Project Overview
Project Overview Recording Transcript
This course is built around a semester long project that starts two texts that begin at the same time. Starting with the first day of class, you’ll complete a short report called “Taking Stock”. This is completed by the third week of class and enables you to reflect on your skills, abilities and knowledge and tell me about your experience with writing, reading, technology, and presentations.
At the same time, we’ll begin the Collection with Introduction. This first project investigates a topic area– an issue or dispute drawn from contemporary civic life. These Collections will allow you to learn several skills at once. Some are research skills, such as how to frame a problem, find sources, and evaluate them.
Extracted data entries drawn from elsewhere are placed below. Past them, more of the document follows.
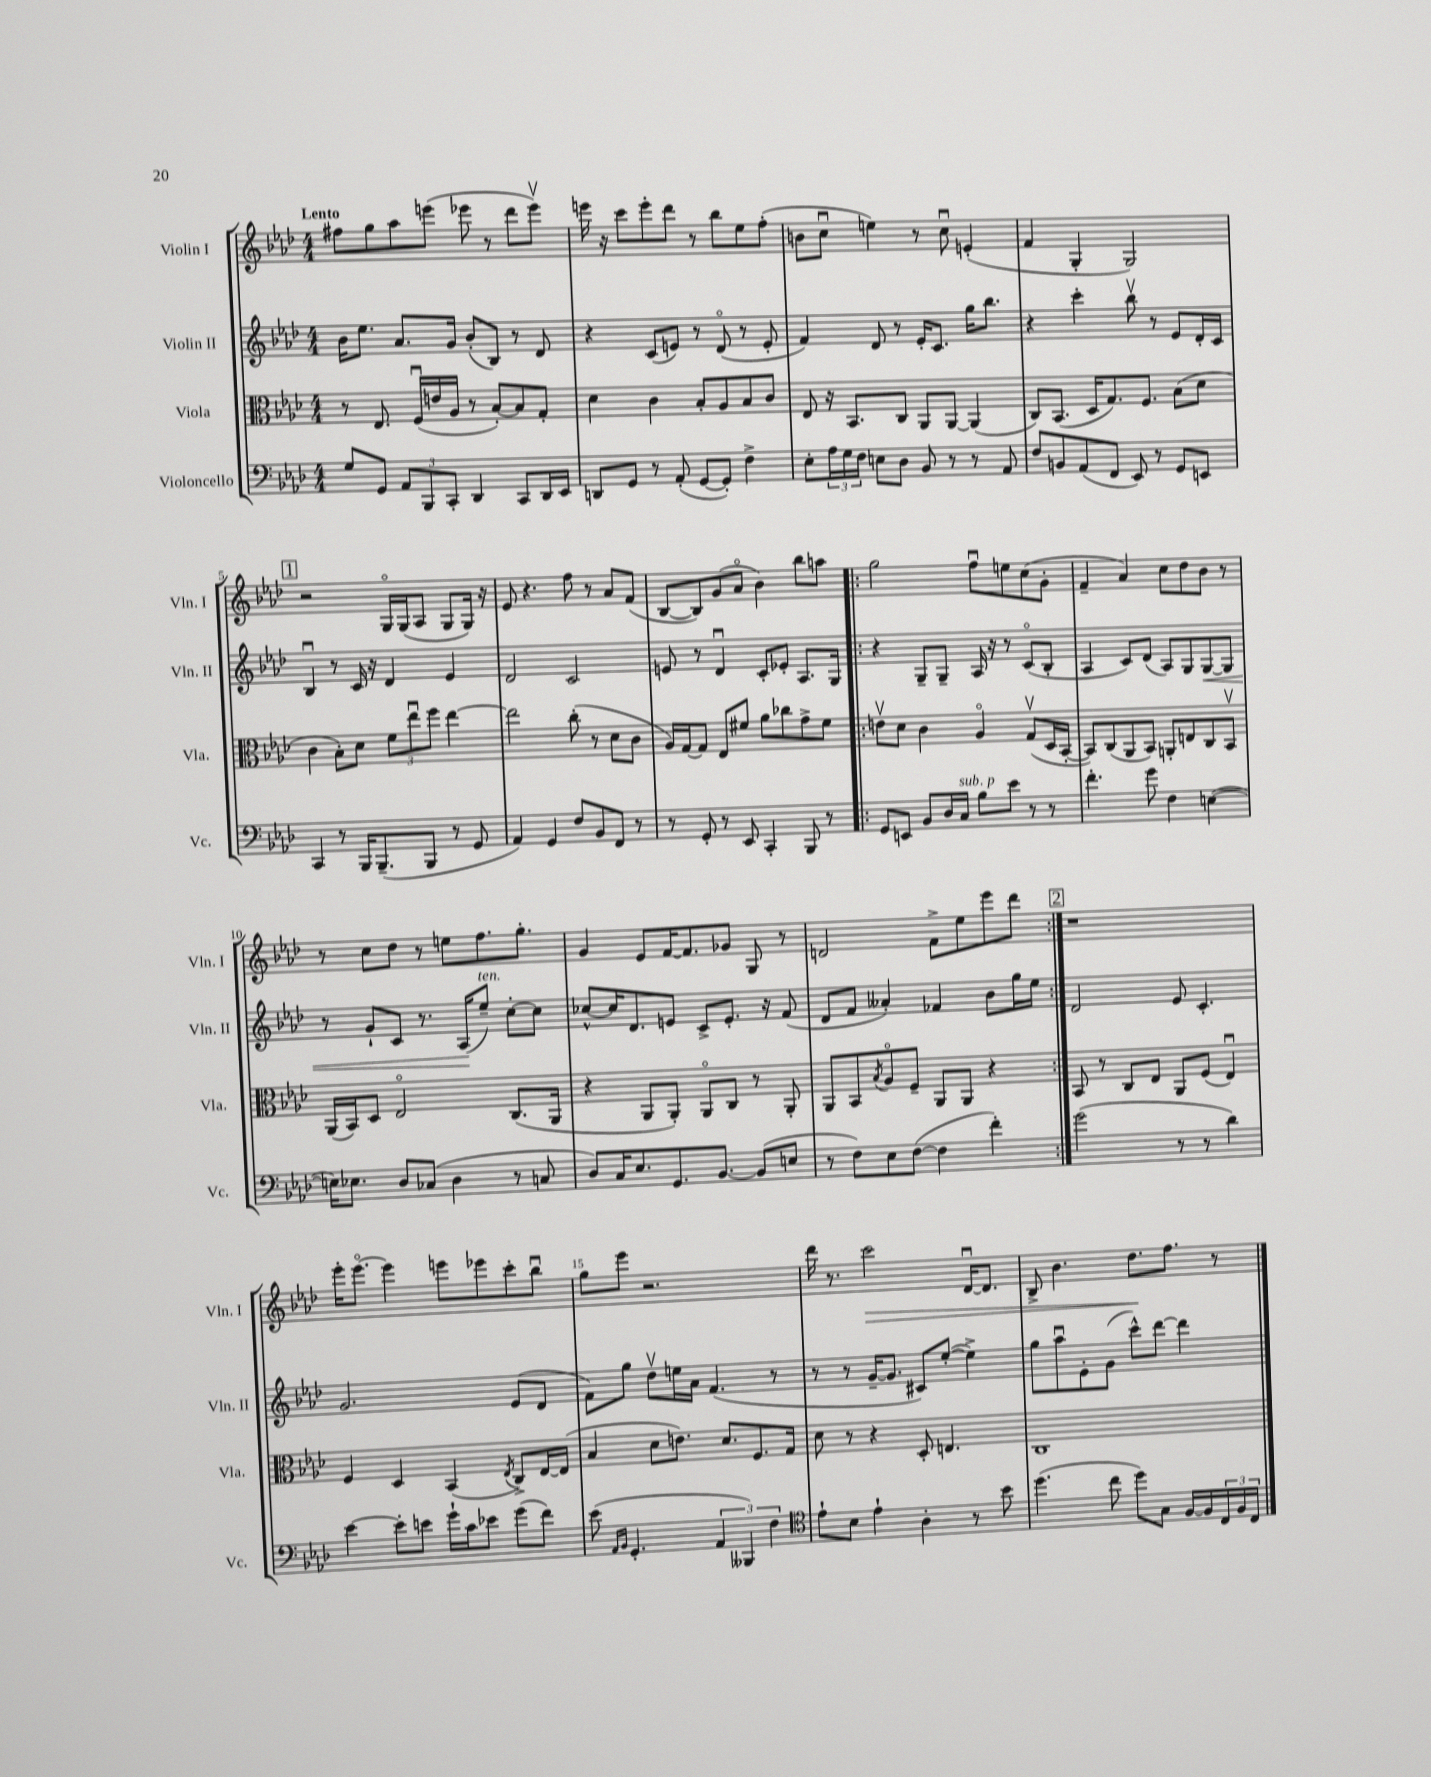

**kern	**kern	**kern	**kern
*staff4	*staff3	*staff2	*staff1
*clefF4	*clefC3	*clefG2	*clefG2
*k[b-e-a-d-]	*k[b-e-a-d-]	*k[b-e-a-d-]	*k[b-e-a-d-]
*M4/4	*M4/4	*M4/4	*M4/4
8G/L	8r	16b-\LK	8ff#\L
.	.	8.ee-\J	.
8GG/J	8.E-/	.	8gg\
12AA-/L	.	8.a-/L	8aa-\
.	(16Fu/LL	.	.
12BBB-/	.	.	.
.	16e/	.	(8eee\J
12CC'/J	.	.	.
.	16A-/JJ	16g/Jk	.
4DD-/	8r	(8b-'/L	8eee-\
.	[8B-'/L)	8B-/J)	8r
8CC/L	8B-/]	8r	8ddd-\L
16DD-/L	8G'/J	8d-/	8eee-v\J)
16EE-/JJ	.	.	.
=	=	=	=
8DD/L	4d-\	4r	16eee\
.	.	.	16r
8GG/J	.	.	8ccc\L
8r	4c\	(8c/L	8eee'\
(8AA-'/	.	8e/J)	8ddd-\J
[8GG/L	8B-'/L	8r	8r
8GG'/]J)	8A-/	(8d-o/	8bb-\L
4F^\	8B-/	8r	8ee-\
.	8c/J	8e'/	(8ff'\J
=	=	=	=
8E-'\L	8E-/	4f/)	8b\L
24A-\L	16r	.	8ccu\J
24G\	.	.	.
.	8.BB-/L	.	.
24F\JJ	.	.	.
8E\L	.	8d-/	4ee\)
8D-\J	8C/J	8r	.
8BB-/	8AA-/L	16e-'/LK	8r
.	.	8.c/J	.
8r	[8AA-/J	.	8ccu\
8r	(4AA-/]	16gg\LK	(4e'/
.	.	8.bb-\J	.
8AA-/	.	.	.
=	=	=	=
8F/L	8C/L)	4r	4f/
8BB/	(8.BB-/J	.	.
(8AA-/	.	4ccc'\	4G'/
.	16D-/LK	.	.
8FF/J	8.G/)	.	.
8EE-/)	.	8bb-v\	2G/)
.	8.F/J	.	.
8r	.	8r	.
8GG/L	(8B-\L	8e-/L	.
8EE/J	8d-\J	16d-'/L	.
.	.	16c/JJ	.
=	=	=	=
4CC/	4c\	4B-u/	2r
8r	8B-'\L)	8r	.
16BBB-/LK	8d-\J	16c/	.
(8.BBB-~/	.	16r	.
.	12f\L	4d-/	16Go/LL
.	.	.	(16G/J
.	12ee-u\	.	.
8BBB-/J	.	.	8A-/J
.	12ff\J	.	.
8r	[4ee-\	4e-/	8G/L
8GG/	.	.	16G/Jk)
.	.	.	16r
=	=	=	=
4AA-/)	2ee-\]	2d-/	8e-/
.	.	.	4.r
4GG/	.	.	.
8F/L	(8cc'\	2c/	8ff\
8BB-/	8r	.	8r
8FF/J	8d-\L	.	8a-/L
8r	8c\J	.	(8f/J
=	=	=	=
8r	16A-/LL)	8e/	[8B-/L
.	[16G/J	.	.
8GG'/	8G/]J	8r	8B-/])
8r	8E-/L	4d-u/	(8g/
8EE-/	8f#/J	.	8a-o/J
4CC'/	8a-\L	8c'/L	4b-\)
.	8cc-\	8e-'/J	.
8BBB-/	8g^\	8.A-/L	8bb-\L
8r	8f#\J	.	8aa\J
.	.	16G/Jk	.
=!|:	=!|:	=!|:	=!|:
8GG/L	8ev\L	4r	2gg\
8EE/J	8d-\J	.	.
8BB-/L	4c\	8G~/L	.
16D-/L	.	8G~/J	.
16C/JJ	.	.	.
8B-\L	4A-o/	16A-/	8ffu\L
.	.	16r	.
8e-\J	.	8r	8ee\
8r	(8Gv/L	(8co/L	(8cc\
8r	16D-/L	8B-'/J	8g'\J
.	[16BB-'/JJ	.	.
=	=	=	=
4.f'\	8BB-/]L)	4A-/	4f~/
.	(8C/	.	.
.	8AA-/	8c/L)	4a-/)
8g\	8BB-/J)	(8d-/J	.
4F\	8AA'/L	8A-/L)	8cc\L
.	8E/	8G/	8dd-\
([4E\	8C/	[8G/	8b-\J
.	8BB-v/J	8G/]J	8r
=	=	=	=
16E\]LK)	(16AA-/LL	8r	8r
8.E-\J	16BB-/J)	.	.
.	8D-/J	8g`/L	8cc\L
8D-/L	2E-o/	8c/J	8dd-\J
(8C-/J	.	8.r	8r
4D-\	.	.	8ee\L
.	.	(16A-/LK	.
.	.	8ee-~/J)	8.ff\
8r	(8.C/L	[8cc'\L	.
.	.	.	8.gg'\J
8C/	.	8cc\]J	.
.	16AA-/Jk	.	.
=	=	=	=
8D-/L)	4r	[8cc-^^/L	4g/
16C/K	.	16cc-/]K	.
8.E-/	.	8.d-/	.
.	8AA-/L	.	8e-/L
8.GG/	8AA-'/J)	8e/J	[16f/K
.	.	.	8.f/]
.	8AA-o/L	8c^/L	.
[8.BB-/J	.	.	.
.	8C/J	8.e'/J	8g-/J
(8BB-/]L	8r	.	8G/
.	.	16r	.
8E/J	8AA-'/	(8f/	8r
=	=	=	=
8r	8AA-/L	8d-/L	2d/
8F\L)	8BB-/	8f/J	.
.	8qB-/	.	.
8E-\	8A-o/	4a--'/)	.
([8F\J	8F~/J	.	.
4F\]	8AA-/L	4f-/	8f^\L
.	8AA-/J	.	8ee-\
4f'\)	4r	8b-\L	8eee-\
.	.	16gg\L	8ddd-\J
.	.	16ee-\JJ	.
=:|!	=:|!	=:|!	=:|!
(2g\	8BB-/	2d-/	1r
.	8r	.	.
.	8C/L	.	.
.	8E-/J	.	.
8r	8AA-/L	8e-/	.
8r	(8F/J	4.c'/	.
4d-\)	4E-u/)	.	.
=	=	=	=
[4e-\	4F/	2.g/	16eee-'\LK
.	.	.	[8.eee-o\J
8e-'\]L	4D-/	.	4eee-\]
8e\J	.	.	.
16g`\LL	(4BB-/	.	8eee\L
16c\J	.	.	.
8e-\J	.	.	8eee-\
.	8qE-/	.	.
(8g\L	8C^/L)	(8e-/L	8ccc'\
8f\J)	[16E-/L	8d-/J	8bb-u\J
.	(16E-/]JJ	.	.
=	=	=	=
(8e-\	4B-/	8f\L)	8gg\L
16qqAA-/LL	.	.	.
16qqBB-/JJ	.	.	.
4.GG'/	.	8gg\J	8eee-\J
.	8d-\L	8dd-v\L	2.r
.	8.e\J)	16ee\L	.
.	.	16a-\JJ	.
6AA-/	.	(4.f/	.
.	8.d-/L	.	.
6BBB--/)	.	.	.
.	8.F/	.	.
6F\	.	.	.
.	.	8r	.
.	16G/Jk	.	.
=	=	=	=
*clefC4	*	*	*
8e-`\L	8d-\	8r	16ddd-\
.	.	.	8.r
8B-\J	8r	8r	.
4e-`\	4r	[16g~/LK	2ccc\
.	.	8.g/]J	.
4A-'\	8D-'/	8c#/L)	.
.	4.E/	([8ee-'/J	.
8r	.	4ee-^\])	[16d-u/LK
.	.	.	8.d-/]J
8b-\	.	.	.
=	=	=	=
(4.dd-\	1C	8gg\L	8B-^/
.	.	8aa-u\	4.b-\
.	.	8e-'\	.
8cc\	.	(8g\J	.
8dd-\L)	.	8ccc^^\L)	8.dd-\L
8G\J	.	[8ddd-\J	.
.	.	.	8.ff\J
[16F/LL	.	4ddd-\]	.
16F/]	.	.	.
24C/	.	.	8r
24F/	.	.	.
24C/JJ	.	.	.
==	==	==	==
*-	*-	*-	*-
You’ll learn to use technology such as refworks to help you keep track of your sources. You’ll practice academic craft, like paraphrase, summary and quotation. Additionally, you’ll need to analyze your sources, synthesize them, and present a clear point of view on them through the final text, which informs a reader of information that can them understand the issue or dispute.
These collections will become the basis the other projects you complete, each of which will help you learn how to take a clear stand on an issue, support the issue with credible evidence, and persuade an audience. Following the Collection with an Introduction, you’ll produce a short piece of approximately 200 words, a problem statement, that articulates an issue and a position, along with an infographic that represents data, concepts or other information you’ve discovered in you research. Following that, you’ll create a short digital essay that combines voiceover and images to introduce readers to a dispute and offer solutions and resolutions.
Your final text of the term will be policy paper. At this point in the semester, you will have a clear point of view on an issue you’ve researched and written about throughout the term. Your policy paper will attempt to persuade an audience to adopt your point of view. The paper will be evidence based and claim driven and include how you’d address objections to your point of view.